PROVIDED TEXT:

----------

Gluten Stumbling Blocks
There are a few products out there that seem gluten free but will have gluten hidden in them. The most infamous of these may be soy sauce, which sounds gluten free. There are gluten free soy sauces out there (look for Tamari), and not all of them are specifically labeled gluten free. But they serve as a good reminder to always read ingredient lists.
Other products to watch out for are sauces of any kind (including the ones simply listing 'soy sauce' as an ingredient), vegan meat substitutes, herbal tea mixtures (which are sometimes sweetened with barley malt), boullion and broth (look for barley as well as flour), soup (thickened with flour) and lipstick.
Yes, personal care products need to be double checked for gluten free status. Lipstick and chapstick are of especial concern because they are applied directly to the mouth.

----------

TASK BRIEF:
Could you reproduce, word for word, the part of the gluten stumbling blocks text that opens with the words containing "Yes, personal care" and closes with "to the mouth."?

----------

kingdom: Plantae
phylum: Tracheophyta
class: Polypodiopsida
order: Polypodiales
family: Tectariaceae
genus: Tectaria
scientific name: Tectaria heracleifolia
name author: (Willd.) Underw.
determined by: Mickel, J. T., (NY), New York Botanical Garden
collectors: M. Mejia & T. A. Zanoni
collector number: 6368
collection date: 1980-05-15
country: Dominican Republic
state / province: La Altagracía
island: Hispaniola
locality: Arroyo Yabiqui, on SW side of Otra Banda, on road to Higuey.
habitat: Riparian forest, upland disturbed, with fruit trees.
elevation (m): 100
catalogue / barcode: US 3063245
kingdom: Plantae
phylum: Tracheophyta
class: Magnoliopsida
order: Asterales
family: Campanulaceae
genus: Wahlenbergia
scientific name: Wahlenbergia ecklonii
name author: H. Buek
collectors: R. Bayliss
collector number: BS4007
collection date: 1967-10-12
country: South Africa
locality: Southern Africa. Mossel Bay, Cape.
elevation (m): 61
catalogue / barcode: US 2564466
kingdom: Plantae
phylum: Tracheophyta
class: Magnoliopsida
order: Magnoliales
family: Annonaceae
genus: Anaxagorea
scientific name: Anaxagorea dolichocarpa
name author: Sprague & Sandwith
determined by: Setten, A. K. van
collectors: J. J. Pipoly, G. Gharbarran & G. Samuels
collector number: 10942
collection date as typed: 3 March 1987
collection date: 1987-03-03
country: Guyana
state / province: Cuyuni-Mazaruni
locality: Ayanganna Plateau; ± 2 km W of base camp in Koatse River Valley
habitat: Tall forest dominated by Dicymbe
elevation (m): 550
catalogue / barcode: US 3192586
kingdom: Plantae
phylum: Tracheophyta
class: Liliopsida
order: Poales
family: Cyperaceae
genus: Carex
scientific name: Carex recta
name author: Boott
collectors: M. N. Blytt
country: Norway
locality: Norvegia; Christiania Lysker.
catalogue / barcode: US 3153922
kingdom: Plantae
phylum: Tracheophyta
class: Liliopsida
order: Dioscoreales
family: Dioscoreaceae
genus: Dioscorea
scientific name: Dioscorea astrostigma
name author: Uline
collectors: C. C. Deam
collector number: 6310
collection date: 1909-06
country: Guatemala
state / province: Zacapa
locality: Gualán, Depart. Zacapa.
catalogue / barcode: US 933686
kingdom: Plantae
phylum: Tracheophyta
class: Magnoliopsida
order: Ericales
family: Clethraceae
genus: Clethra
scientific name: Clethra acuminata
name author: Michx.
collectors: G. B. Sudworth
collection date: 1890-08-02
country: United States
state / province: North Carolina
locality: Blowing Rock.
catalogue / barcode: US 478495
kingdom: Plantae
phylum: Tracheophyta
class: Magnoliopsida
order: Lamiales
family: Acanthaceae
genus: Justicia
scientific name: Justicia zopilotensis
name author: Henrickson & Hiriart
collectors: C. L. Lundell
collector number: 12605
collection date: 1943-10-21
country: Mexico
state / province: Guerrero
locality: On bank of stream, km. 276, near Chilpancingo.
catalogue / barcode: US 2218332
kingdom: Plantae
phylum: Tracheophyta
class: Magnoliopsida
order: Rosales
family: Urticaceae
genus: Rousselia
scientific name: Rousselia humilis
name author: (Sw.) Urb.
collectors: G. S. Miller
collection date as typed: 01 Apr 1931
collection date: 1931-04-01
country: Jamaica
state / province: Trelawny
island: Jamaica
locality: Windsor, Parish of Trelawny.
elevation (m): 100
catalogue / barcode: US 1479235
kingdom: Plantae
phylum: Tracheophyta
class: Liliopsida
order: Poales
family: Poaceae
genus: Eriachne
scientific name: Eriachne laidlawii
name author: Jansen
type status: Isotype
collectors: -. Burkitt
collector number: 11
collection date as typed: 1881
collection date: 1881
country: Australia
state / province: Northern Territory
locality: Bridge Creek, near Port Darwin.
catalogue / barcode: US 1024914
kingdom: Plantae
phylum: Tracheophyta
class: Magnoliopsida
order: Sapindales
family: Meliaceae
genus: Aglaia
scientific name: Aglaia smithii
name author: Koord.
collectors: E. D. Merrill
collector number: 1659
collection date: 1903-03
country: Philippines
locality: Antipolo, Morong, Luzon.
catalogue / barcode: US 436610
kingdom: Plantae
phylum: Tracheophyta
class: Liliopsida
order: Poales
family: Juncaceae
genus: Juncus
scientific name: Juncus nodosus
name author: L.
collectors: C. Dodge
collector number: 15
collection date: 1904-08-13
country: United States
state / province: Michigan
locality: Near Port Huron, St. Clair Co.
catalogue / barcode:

----------

WORKED SOLUTION:
Yes, personal care products need to be double checked for gluten free status. Lipstick and chapstick are of especial concern because they are applied directly to the mouth.